Moving on into the 1990s, the government realizing its shortcomings, then tried to implement the so-called, market-friendly - Economic Structural Adjustment Program, known as ESAP. This did not realize any benefits and subsequently slowly begun the breakdown.

Even after 1980, the Zanu PF government allowed white farming, industry, and mining to continue. While using the state to improve the education and health sectors, the result was modest growth, but the ESAP program only brought more difficulties the government could not handle, thus ESAP was introduced to encourage growth and employment amongst other benefits, but growth was poor and employment contracted, and many firms even closed down. So many other reasons can be listed about the failures of this ESAP program.

Even so, nothing can top the worst moment and decision in 1999 of Zimbabwe's government in its foolishness of the land invasions, the so-called land redistribution program – whatever one wants to call it – many having a different view on what it meant, although many Zimbabwean farmers lost their property, some lost their lives, while others sought refuge in other neighbouring countries.

This brought on condemnation from many world leaders, but even so, many Zimbabweans had hope that this move would bring about an equal standing and betterment to production from the land, if this was done appropriately but lack of transparency in the process only fuelled corruption and left most of the land futile.

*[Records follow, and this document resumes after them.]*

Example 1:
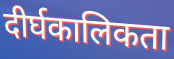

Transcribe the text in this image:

दीर्घकालिकता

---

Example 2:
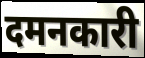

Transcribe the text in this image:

दमनकारी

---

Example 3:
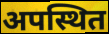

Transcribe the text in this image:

अपस्थित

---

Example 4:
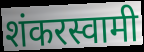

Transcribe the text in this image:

शंकरस्वामी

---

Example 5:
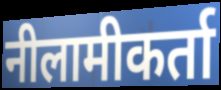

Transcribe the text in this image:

नीलामीकर्ताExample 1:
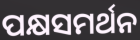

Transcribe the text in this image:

ପକ୍ଷସମର୍ଥନ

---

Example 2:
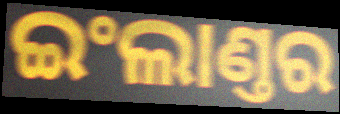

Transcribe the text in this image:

ଇଂଲାଣ୍ତର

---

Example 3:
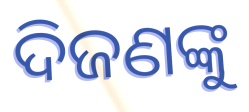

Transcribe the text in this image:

ଦିଜଣଙ୍କୁ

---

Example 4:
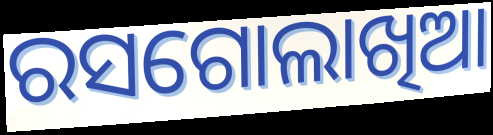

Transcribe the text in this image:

ରସଗୋଲାଖିଆ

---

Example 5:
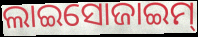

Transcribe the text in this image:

ଲାଇସୋଜାଇମ୍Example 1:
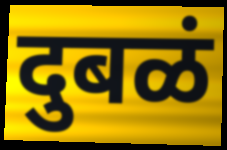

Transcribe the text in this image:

दुबळं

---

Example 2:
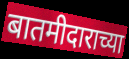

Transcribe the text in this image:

बातमीदाराच्या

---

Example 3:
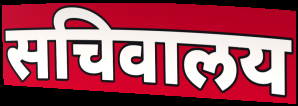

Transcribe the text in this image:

सचिवालय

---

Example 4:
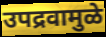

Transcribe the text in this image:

No doubt such action brought about the imposition of targeted sanctions upon some government officials and some business leaders. These targeted sanctions have become the battle cry of this government and its sympathisers, bringing a whole new meaning to poverty upon this beautiful county.

Cry My Beloved Country.

In November 2017 Robert Mugabe was ousted out of power, in a coup that was not a coup, as Zimbabweans took to the streets to celebrate the end of a tyrant, having hopes that freedom from the dictator and freedom from oppression and economic mismanagement would bring much-needed relief.

As confusion lingered everywhere, as hope took hold of the nation in a façade of what was meant for a betterment.

It has been 28 months since that moment when a coup that was not a coup has proven to be the worst Zimbabweans least expected.

So how do we celebrate such Independence, all I can say is unhappy Independence Day Zimbabwe!